そして条件として独りで行かない事と、終わり次第すぐに戻りきちんと治療を受ける事を約束させた。
それらに対し、ルイーナは過保護ではないかとも子ども扱いが過ぎるとも思いはしたが決して口には出さなかった。
出したが最後、彼らは今度こそ本気で止めに来ると自身に向けられた目を見て確信したから。
ただでさえ今はボロボロで動くことも十分に出来ないのだから、体力も筋力も劣っている自分には彼ら三人の相手はキツイ。

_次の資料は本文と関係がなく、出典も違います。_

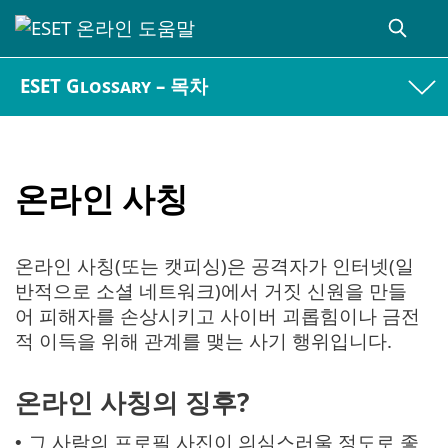
ESET Glossary – 목차
온라인 사칭
온라인 사칭(또는 캣피싱)은 공격자가 인터넷(일
반적으로 소셜 네트워크)에서 거짓 신원을 만들
어 피해자를 손상시키고 사이버 괴롭힘이나 금전
적 이득을 위해 관계를 맺는 사기 행위입니다.
온라인 사칭의 징후?
그 사람의 프로필 사진이 의심스러울 정도로 좋
•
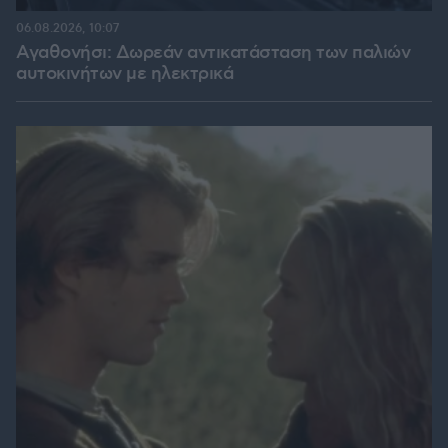
06.08.2026, 10:07
Αγαθονήσι: Δωρεάν αντικατάσταση των παλιών
αυτοκινήτων με ηλεκτρικά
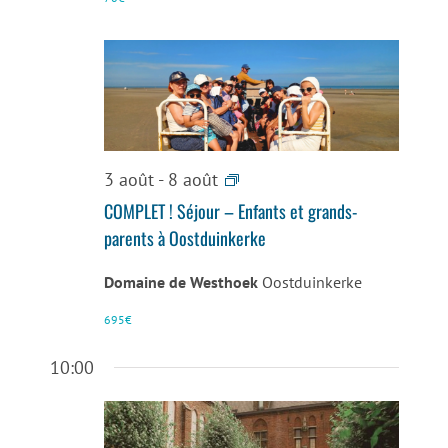
Séjour
3 août
-
8 août
–
COMPLET ! Séjour – Enfants et grands-
Enfants
parents à Oostduinkerke
et
grand-
Domaine de Westhoek
Oostduinkerke
parents
695€
à
Oostduinkerke
10:00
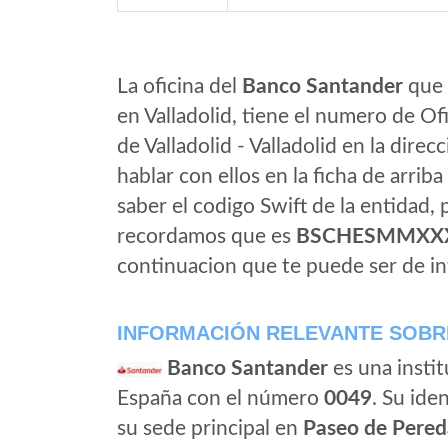
La oficina del
Banco Santander
que e
en Valladolid, tiene el numero de Of
de Valladolid - Valladolid en la direc
hablar con ellos en la ficha de arriba 
saber el codigo Swift de la entidad,
recordamos que es
BSCHESMMXX
continuacion que te puede ser de in
INFORMACIÓN RELEVANTE SOBR
Banco Santander
es una instit
España con el número
0049
. Su iden
su sede principal en
Paseo de Pered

ここで素直に言う事を聞いていた方がいいとルイーナの頭は瞬時に理解し警告を放った。
条件を呑んだルイーナは無事にルーチェとアルバの入学を見届ける事ができた。
だが学園に入学する事を楽しみにしていた筈の二人の目は、あのキラキラと輝かんばかりの光を纏っていたとは思えないほどに暗く沈んでいた。

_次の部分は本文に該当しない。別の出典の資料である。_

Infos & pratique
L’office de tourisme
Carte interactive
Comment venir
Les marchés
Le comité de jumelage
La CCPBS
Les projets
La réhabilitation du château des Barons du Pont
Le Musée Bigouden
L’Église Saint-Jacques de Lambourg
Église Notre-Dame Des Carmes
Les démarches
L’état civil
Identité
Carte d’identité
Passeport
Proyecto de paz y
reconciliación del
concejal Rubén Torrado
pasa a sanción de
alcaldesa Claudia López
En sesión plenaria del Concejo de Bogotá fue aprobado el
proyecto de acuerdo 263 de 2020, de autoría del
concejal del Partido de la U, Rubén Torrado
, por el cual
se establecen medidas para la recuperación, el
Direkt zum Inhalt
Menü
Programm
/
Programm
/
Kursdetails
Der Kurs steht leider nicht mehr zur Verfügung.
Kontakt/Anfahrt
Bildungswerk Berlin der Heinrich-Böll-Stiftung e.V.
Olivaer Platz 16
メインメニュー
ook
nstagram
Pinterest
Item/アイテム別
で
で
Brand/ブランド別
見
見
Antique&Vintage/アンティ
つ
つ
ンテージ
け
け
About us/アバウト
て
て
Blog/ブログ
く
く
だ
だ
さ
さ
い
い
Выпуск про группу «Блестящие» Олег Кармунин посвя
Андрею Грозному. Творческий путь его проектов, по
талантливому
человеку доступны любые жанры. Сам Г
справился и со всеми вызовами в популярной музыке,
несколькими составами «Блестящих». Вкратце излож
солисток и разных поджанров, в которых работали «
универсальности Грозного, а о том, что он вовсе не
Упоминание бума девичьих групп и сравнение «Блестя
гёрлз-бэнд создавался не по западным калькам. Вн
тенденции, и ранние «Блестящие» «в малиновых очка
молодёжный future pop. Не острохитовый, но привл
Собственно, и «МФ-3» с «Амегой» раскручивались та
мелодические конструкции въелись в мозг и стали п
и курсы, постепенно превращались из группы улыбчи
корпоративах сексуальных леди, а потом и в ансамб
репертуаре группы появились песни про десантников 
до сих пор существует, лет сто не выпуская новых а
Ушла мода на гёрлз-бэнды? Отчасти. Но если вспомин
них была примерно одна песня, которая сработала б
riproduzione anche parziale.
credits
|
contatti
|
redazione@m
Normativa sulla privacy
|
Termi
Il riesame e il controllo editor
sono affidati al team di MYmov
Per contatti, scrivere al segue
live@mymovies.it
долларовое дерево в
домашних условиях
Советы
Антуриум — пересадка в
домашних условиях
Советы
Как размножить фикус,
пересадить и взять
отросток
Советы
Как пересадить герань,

その顔をさせているのは自分なのだと悟ったルイーナに罪悪感が重く伸し掛かる。
だがあの時の行動に後悔はしていないのだから、自分は救いようのない大馬鹿野郎なのだろう。
自身の事を想って涙を流し悲しむ姿に、考えなしで動いたことは後悔した。
だが悲しませたことを後悔はしても、あの時の行動を後悔はしていないのだ。
謝ることは出来ても、もう二度としないとは誓えない。
方法が違ったとしても、手段が変わったとしてもこの手が届くなら救えるのなら俺は同じ行動をするだろう。

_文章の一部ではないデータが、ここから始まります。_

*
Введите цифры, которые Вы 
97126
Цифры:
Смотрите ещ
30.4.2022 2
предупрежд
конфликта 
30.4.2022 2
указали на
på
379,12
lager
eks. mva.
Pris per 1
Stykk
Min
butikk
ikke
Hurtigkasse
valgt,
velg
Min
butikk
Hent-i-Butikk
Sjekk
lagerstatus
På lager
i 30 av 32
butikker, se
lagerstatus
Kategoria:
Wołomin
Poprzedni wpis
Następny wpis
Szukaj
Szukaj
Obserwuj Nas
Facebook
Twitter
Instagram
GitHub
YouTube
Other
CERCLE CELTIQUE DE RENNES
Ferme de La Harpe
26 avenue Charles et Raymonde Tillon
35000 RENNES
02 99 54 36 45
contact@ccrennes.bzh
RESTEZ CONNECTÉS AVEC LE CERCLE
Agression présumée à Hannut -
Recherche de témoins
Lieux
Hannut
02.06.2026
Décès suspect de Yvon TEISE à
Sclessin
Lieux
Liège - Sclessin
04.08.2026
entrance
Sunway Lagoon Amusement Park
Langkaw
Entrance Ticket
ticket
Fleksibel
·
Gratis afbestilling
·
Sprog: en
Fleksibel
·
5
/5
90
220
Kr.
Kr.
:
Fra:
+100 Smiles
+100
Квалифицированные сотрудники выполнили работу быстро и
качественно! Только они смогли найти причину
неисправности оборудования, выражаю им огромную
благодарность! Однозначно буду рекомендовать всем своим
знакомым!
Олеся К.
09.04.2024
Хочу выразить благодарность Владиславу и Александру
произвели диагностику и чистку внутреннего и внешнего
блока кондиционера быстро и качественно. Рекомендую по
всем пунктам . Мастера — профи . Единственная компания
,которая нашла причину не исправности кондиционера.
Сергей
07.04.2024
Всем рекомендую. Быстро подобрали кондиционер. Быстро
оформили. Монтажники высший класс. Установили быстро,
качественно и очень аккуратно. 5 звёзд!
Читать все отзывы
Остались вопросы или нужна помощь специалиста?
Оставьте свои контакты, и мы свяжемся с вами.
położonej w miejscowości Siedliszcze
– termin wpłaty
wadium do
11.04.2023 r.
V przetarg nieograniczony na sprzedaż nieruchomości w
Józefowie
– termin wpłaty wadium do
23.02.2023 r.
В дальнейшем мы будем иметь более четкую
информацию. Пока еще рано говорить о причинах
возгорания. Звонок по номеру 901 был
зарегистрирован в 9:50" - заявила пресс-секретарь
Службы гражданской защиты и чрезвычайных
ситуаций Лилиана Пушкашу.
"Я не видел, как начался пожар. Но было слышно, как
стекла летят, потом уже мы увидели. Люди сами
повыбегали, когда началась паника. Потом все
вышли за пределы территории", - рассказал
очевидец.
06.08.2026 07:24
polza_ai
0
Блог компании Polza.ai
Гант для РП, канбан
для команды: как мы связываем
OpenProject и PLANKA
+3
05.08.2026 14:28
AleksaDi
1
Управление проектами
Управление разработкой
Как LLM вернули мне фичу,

まったく同じ事をしないとは言えるが、それは只の屁理屈でしかない。
今度はもっと上手くやらないとと思っている時点で最低な兄なのだろうな。
そんな思いを抱えつつ、入学式が終わり父を待つ二人の背後から忍び寄る。
「………今日は何のお菓子がいいかしらね」
「あのイチゴのジャムの入ったクッキーが食べたいな」
「あ、俺も食べたいな」
聞こえてきた弟妹の会話に、前と同じ調子で混ざった。
怒られるだろうか。
泣かれて、しまうだろうか。
でも、早く会いたいんだ。その目に映してほしい、願わくばまた兄と呼んでほしい。
「それじゃあ、今日はそのクッキーを焼いて………え?」
振り返った弟妹の驚きに見開かれた目に己の姿が映る。
下がった眉に何とか笑みの形を浮かべている口をした、情けない男の姿が映っていた。
「ただいま」
きっと声は震えていた。
「お、にぃ………?」
「にい、さ?」
「うん。ここにいるよ。
起きるのが遅くなってゴメンな?
………二人とも、入学おめでとう」
こちらに伸ばされた手を掴み引き寄せる。
温かな陽だまりのような心地よい熱が肌を通して伝わってくる。
「アルバ、花を育ててたんだって?後で見せてくれ。
その制服、よく似合ってる」
「ルーチェ、クッキー作るのがまた上手くなったんだって?俺も今度食べたいな。
………ほら、泣かないで。ルーチェもその制服似合ってるよ」
まだ沢山言いたいことがる。聞きたいことがある。
でもまずは、二人の学園への入学を祝わせてくれ。
「誰のッせいだと………!!」
「俺のせいだなぁ」
そう、俺のせいだ。
もっと周りを見ていればよかったんだ。
もっと上手くやらなければならなかったんだ。
仲間を、家族を頼れば良かったんだろう。
…………出来るなら、と最初に言葉がついてしまうけれど。
信頼してないわけじゃない。信用していないわけじゃない。
ただ怖いのだ。
その優しさに一度でも甘えてしまえば、弱くなってしまいそうで。
傷付けてしまいそうで、恐ろしいのだ。
「おかえりなさい、兄様」
「おかえりなさい、お兄様」
あぁだけど………。
「……ただいま。アルバ!ルーチェ!」
おかえりと言ってくれる皆がいるから、ここに帰ってきたいと思えるのだ。
この温もりを失いたくないと、そう強く願うのだろう。